§ Task prompt
Look below for the line with "Instruction: Summarize the", and from there restate every line word for word until the entries end.

§ Records supplied

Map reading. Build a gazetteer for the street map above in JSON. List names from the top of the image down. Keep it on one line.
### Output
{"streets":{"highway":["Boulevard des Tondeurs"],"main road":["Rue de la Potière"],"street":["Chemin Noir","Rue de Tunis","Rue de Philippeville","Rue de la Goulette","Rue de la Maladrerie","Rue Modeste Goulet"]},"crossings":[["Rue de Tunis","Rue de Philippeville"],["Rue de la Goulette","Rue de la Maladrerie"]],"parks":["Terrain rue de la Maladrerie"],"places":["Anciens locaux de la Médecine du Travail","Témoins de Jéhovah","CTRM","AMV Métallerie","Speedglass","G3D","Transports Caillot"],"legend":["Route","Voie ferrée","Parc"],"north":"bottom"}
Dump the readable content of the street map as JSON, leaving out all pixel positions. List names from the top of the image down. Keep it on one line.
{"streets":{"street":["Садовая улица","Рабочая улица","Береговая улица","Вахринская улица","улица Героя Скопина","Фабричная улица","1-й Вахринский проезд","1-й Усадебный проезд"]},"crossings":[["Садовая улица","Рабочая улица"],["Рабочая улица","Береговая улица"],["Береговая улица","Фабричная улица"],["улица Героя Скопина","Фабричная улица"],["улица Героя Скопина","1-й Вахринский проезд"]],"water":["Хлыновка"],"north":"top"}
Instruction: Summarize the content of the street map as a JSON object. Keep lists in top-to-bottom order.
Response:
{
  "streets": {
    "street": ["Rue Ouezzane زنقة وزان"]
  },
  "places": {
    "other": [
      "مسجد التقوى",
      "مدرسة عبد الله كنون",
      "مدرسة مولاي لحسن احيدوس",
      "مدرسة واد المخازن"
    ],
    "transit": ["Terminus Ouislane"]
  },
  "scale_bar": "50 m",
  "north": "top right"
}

§ Answer section
Instruction: Summarize the content of the street map as a JSON object. Keep lists in top-to-bottom order.
Response:
{
  "streets": {
    "street": ["Rue Ouezzane زنقة وزان"]
  },
  "places": {
    "other": [
      "مسجد التقوى",
      "مدرسة عبد الله كنون",
      "مدرسة مولاي لحسن احيدوس",
      "مدرسة واد المخازن"
    ],
    "transit": ["Terminus Ouislane"]
  },
  "scale_bar": "50 m",
  "north": "top right"
}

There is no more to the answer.